When you transcribe the records that follow, reproduce each line exactly as given.

Records from a data collection:
------------------------------------------------------------------------

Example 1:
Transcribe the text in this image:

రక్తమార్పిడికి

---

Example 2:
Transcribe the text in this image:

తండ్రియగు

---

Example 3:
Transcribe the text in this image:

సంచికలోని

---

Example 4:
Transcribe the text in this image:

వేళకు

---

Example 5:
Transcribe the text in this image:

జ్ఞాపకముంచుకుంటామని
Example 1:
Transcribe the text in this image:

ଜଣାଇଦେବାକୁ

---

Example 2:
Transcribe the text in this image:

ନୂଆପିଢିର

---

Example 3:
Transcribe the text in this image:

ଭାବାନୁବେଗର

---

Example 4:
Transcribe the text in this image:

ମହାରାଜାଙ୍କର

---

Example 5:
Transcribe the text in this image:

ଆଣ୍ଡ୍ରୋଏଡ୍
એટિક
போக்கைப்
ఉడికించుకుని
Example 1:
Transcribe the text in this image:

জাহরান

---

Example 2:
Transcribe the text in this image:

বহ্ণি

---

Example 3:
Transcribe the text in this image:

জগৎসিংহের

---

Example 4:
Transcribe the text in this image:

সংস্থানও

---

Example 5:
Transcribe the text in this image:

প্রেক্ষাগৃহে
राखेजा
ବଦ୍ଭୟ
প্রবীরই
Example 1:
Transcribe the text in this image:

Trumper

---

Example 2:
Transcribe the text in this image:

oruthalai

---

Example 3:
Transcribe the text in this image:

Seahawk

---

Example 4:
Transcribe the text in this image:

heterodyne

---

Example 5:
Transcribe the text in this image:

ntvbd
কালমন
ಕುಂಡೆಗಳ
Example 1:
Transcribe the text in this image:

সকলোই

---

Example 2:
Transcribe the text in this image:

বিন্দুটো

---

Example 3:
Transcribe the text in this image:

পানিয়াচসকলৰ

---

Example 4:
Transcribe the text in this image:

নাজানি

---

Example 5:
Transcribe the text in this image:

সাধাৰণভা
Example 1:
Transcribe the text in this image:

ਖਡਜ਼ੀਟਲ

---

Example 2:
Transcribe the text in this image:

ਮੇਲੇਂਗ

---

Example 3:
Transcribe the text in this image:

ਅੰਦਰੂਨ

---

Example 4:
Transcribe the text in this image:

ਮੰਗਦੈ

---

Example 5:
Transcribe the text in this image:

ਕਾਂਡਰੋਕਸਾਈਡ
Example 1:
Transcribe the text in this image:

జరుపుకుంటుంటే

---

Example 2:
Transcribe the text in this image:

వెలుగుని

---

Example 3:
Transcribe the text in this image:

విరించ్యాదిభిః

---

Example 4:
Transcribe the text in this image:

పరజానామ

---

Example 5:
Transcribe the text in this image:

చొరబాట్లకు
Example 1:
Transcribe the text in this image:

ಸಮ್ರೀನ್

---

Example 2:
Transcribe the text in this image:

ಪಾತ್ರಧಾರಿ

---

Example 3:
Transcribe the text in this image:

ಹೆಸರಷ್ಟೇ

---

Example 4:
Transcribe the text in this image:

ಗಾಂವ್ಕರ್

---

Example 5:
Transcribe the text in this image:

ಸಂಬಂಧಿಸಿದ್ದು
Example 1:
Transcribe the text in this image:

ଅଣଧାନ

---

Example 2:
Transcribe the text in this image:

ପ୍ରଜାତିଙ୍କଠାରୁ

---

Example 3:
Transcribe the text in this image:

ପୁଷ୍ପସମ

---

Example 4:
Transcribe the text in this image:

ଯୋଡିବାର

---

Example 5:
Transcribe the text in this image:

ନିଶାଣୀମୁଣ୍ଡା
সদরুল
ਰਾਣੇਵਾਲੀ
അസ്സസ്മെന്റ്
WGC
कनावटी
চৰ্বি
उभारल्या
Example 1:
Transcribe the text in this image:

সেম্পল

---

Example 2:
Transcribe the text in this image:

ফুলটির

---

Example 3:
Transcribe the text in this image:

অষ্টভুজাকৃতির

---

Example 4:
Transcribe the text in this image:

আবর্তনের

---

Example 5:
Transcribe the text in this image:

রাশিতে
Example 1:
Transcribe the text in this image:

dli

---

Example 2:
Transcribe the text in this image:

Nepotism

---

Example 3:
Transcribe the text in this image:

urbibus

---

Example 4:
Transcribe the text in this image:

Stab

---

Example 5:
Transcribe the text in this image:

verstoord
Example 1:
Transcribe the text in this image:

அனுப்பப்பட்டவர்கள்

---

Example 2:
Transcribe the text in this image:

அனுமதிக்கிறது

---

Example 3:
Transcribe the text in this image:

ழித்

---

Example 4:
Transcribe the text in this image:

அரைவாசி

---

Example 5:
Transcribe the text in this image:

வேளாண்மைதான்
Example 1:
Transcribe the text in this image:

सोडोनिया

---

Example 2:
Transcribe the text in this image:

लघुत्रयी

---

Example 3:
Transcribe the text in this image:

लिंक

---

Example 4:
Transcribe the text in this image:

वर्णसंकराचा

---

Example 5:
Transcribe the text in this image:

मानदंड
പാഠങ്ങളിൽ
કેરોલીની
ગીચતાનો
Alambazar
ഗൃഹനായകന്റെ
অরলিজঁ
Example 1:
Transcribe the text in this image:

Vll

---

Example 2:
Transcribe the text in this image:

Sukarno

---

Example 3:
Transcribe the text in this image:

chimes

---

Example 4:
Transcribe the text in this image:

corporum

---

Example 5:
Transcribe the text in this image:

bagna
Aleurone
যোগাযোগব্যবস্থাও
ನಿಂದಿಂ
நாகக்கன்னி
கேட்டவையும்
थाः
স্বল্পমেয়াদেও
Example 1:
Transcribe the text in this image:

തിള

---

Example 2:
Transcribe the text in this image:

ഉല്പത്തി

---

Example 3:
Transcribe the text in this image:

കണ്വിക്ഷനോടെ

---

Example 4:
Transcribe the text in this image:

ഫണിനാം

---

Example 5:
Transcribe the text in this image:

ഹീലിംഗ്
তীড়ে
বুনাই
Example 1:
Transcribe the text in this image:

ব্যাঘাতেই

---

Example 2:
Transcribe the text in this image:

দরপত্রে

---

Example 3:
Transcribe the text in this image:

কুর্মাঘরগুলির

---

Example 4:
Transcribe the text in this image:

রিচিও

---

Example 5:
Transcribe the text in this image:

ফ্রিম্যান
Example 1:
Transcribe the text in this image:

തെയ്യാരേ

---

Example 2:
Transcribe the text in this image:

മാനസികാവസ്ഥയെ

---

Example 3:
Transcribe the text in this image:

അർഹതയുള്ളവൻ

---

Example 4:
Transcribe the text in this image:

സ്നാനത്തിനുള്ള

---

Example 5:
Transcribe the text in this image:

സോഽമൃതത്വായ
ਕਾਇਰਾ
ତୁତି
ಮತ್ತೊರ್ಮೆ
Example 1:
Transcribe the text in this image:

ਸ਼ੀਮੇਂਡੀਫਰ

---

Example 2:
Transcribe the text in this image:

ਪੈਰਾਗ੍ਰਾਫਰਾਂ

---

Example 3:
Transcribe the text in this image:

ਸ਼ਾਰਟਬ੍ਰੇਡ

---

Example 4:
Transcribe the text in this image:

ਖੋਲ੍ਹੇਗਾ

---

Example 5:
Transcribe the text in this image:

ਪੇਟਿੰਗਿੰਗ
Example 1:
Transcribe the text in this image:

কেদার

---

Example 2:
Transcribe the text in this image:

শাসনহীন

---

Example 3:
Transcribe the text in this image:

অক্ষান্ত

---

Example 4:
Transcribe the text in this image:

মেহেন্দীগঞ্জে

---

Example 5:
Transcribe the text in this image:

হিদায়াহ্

------------------------------------------------------------------------

__Task answer__.
Example 1:
Transcribe the text in this image:

రక్తమార్పిడికి

---

Example 2:
Transcribe the text in this image:

తండ్రియగు

---

Example 3:
Transcribe the text in this image:

సంచికలోని

---

Example 4:
Transcribe the text in this image:

వేళకు

---

Example 5:
Transcribe the text in this image:

జ్ఞాపకముంచుకుంటామని
Example 1:
Transcribe the text in this image:

ଜଣାଇଦେବାକୁ

---

Example 2:
Transcribe the text in this image:

ନୂଆପିଢିର

---

Example 3:
Transcribe the text in this image:

ଭାବାନୁବେଗର

---

Example 4:
Transcribe the text in this image:

ମହାରାଜାଙ୍କର

---

Example 5:
Transcribe the text in this image:

ଆଣ୍ଡ୍ରୋଏଡ୍
એટિક
போக்கைப்
ఉడికించుకుని
Example 1:
Transcribe the text in this image:

জাহরান

---

Example 2:
Transcribe the text in this image:

বহ্ণি

---

Example 3:
Transcribe the text in this image:

জগৎসিংহের

---

Example 4:
Transcribe the text in this image:

সংস্থানও

---

Example 5:
Transcribe the text in this image:

প্রেক্ষাগৃহে
राखेजा
ବଦ୍ଭୟ
প্রবীরই
Example 1:
Transcribe the text in this image:

Trumper

---

Example 2:
Transcribe the text in this image:

oruthalai

---

Example 3:
Transcribe the text in this image:

Seahawk

---

Example 4:
Transcribe the text in this image:

heterodyne

---

Example 5:
Transcribe the text in this image:

ntvbd
কালমন
ಕುಂಡೆಗಳ
Example 1:
Transcribe the text in this image:

সকলোই

---

Example 2:
Transcribe the text in this image:

বিন্দুটো

---

Example 3:
Transcribe the text in this image:

পানিয়াচসকলৰ

---

Example 4:
Transcribe the text in this image:

নাজানি

---

Example 5:
Transcribe the text in this image:

সাধাৰণভা
Example 1:
Transcribe the text in this image:

ਖਡਜ਼ੀਟਲ

---

Example 2:
Transcribe the text in this image:

ਮੇਲੇਂਗ

---

Example 3:
Transcribe the text in this image:

ਅੰਦਰੂਨ

---

Example 4:
Transcribe the text in this image:

ਮੰਗਦੈ

---

Example 5:
Transcribe the text in this image:

ਕਾਂਡਰੋਕਸਾਈਡ
Example 1:
Transcribe the text in this image:

జరుపుకుంటుంటే

---

Example 2:
Transcribe the text in this image:

వెలుగుని

---

Example 3:
Transcribe the text in this image:

విరించ్యాదిభిః

---

Example 4:
Transcribe the text in this image:

పరజానామ

---

Example 5:
Transcribe the text in this image:

చొరబాట్లకు
Example 1:
Transcribe the text in this image:

ಸಮ್ರೀನ್

---

Example 2:
Transcribe the text in this image:

ಪಾತ್ರಧಾರಿ

---

Example 3:
Transcribe the text in this image:

ಹೆಸರಷ್ಟೇ

---

Example 4:
Transcribe the text in this image:

ಗಾಂವ್ಕರ್

---

Example 5:
Transcribe the text in this image:

ಸಂಬಂಧಿಸಿದ್ದು
Example 1:
Transcribe the text in this image:

ଅଣଧାନ

---

Example 2:
Transcribe the text in this image:

ପ୍ରଜାତିଙ୍କଠାରୁ

---

Example 3:
Transcribe the text in this image:

ପୁଷ୍ପସମ

---

Example 4:
Transcribe the text in this image:

ଯୋଡିବାର

---

Example 5:
Transcribe the text in this image:

ନିଶାଣୀମୁଣ୍ଡା
সদরুল
ਰਾਣੇਵਾਲੀ
അസ്സസ്മെന്റ്
WGC
कनावटी
চৰ্বি
उभारल्या
Example 1:
Transcribe the text in this image:

সেম্পল

---

Example 2:
Transcribe the text in this image:

ফুলটির

---

Example 3:
Transcribe the text in this image:

অষ্টভুজাকৃতির

---

Example 4:
Transcribe the text in this image:

আবর্তনের

---

Example 5:
Transcribe the text in this image:

রাশিতে
Example 1:
Transcribe the text in this image:

dli

---

Example 2:
Transcribe the text in this image:

Nepotism

---

Example 3:
Transcribe the text in this image:

urbibus

---

Example 4:
Transcribe the text in this image:

Stab

---

Example 5:
Transcribe the text in this image:

verstoord
Example 1:
Transcribe the text in this image:

அனுப்பப்பட்டவர்கள்

---

Example 2:
Transcribe the text in this image:

அனுமதிக்கிறது

---

Example 3:
Transcribe the text in this image:

ழித்

---

Example 4:
Transcribe the text in this image:

அரைவாசி

---

Example 5:
Transcribe the text in this image:

வேளாண்மைதான்
Example 1:
Transcribe the text in this image:

सोडोनिया

---

Example 2:
Transcribe the text in this image:

लघुत्रयी

---

Example 3:
Transcribe the text in this image:

लिंक

---

Example 4:
Transcribe the text in this image:

वर्णसंकराचा

---

Example 5:
Transcribe the text in this image:

मानदंड
പാഠങ്ങളിൽ
કેરોલીની
ગીચતાનો
Alambazar
ഗൃഹനായകന്റെ
অরলিজঁ
Example 1:
Transcribe the text in this image:

Vll

---

Example 2:
Transcribe the text in this image:

Sukarno

---

Example 3:
Transcribe the text in this image:

chimes

---

Example 4:
Transcribe the text in this image:

corporum

---

Example 5:
Transcribe the text in this image:

bagna
Aleurone
যোগাযোগব্যবস্থাও
ನಿಂದಿಂ
நாகக்கன்னி
கேட்டவையும்
थाः
স্বল্পমেয়াদেও
Example 1:
Transcribe the text in this image:

തിള

---

Example 2:
Transcribe the text in this image:

ഉല്പത്തി

---

Example 3:
Transcribe the text in this image:

കണ്വിക്ഷനോടെ

---

Example 4:
Transcribe the text in this image:

ഫണിനാം

---

Example 5:
Transcribe the text in this image:

ഹീലിംഗ്
তীড়ে
বুনাই
Example 1:
Transcribe the text in this image:

ব্যাঘাতেই

---

Example 2:
Transcribe the text in this image:

দরপত্রে

---

Example 3:
Transcribe the text in this image:

কুর্মাঘরগুলির

---

Example 4:
Transcribe the text in this image:

রিচিও

---

Example 5:
Transcribe the text in this image:

ফ্রিম্যান
Example 1:
Transcribe the text in this image:

തെയ്യാരേ

---

Example 2:
Transcribe the text in this image:

മാനസികാവസ്ഥയെ

---

Example 3:
Transcribe the text in this image:

അർഹതയുള്ളവൻ

---

Example 4:
Transcribe the text in this image:

സ്നാനത്തിനുള്ള

---

Example 5:
Transcribe the text in this image:

സോഽമൃതത്വായ
ਕਾਇਰਾ
ତୁତି
ಮತ್ತೊರ್ಮೆ
Example 1:
Transcribe the text in this image:

ਸ਼ੀਮੇਂਡੀਫਰ

---

Example 2:
Transcribe the text in this image:

ਪੈਰਾਗ੍ਰਾਫਰਾਂ

---

Example 3:
Transcribe the text in this image:

ਸ਼ਾਰਟਬ੍ਰੇਡ

---

Example 4:
Transcribe the text in this image:

ਖੋਲ੍ਹੇਗਾ

---

Example 5:
Transcribe the text in this image:

ਪੇਟਿੰਗਿੰਗ
Example 1:
Transcribe the text in this image:

কেদার

---

Example 2:
Transcribe the text in this image:

শাসনহীন

---

Example 3:
Transcribe the text in this image:

অক্ষান্ত

---

Example 4:
Transcribe the text in this image:

মেহেন্দীগঞ্জে

---

Example 5:
Transcribe the text in this image:

হিদায়াহ্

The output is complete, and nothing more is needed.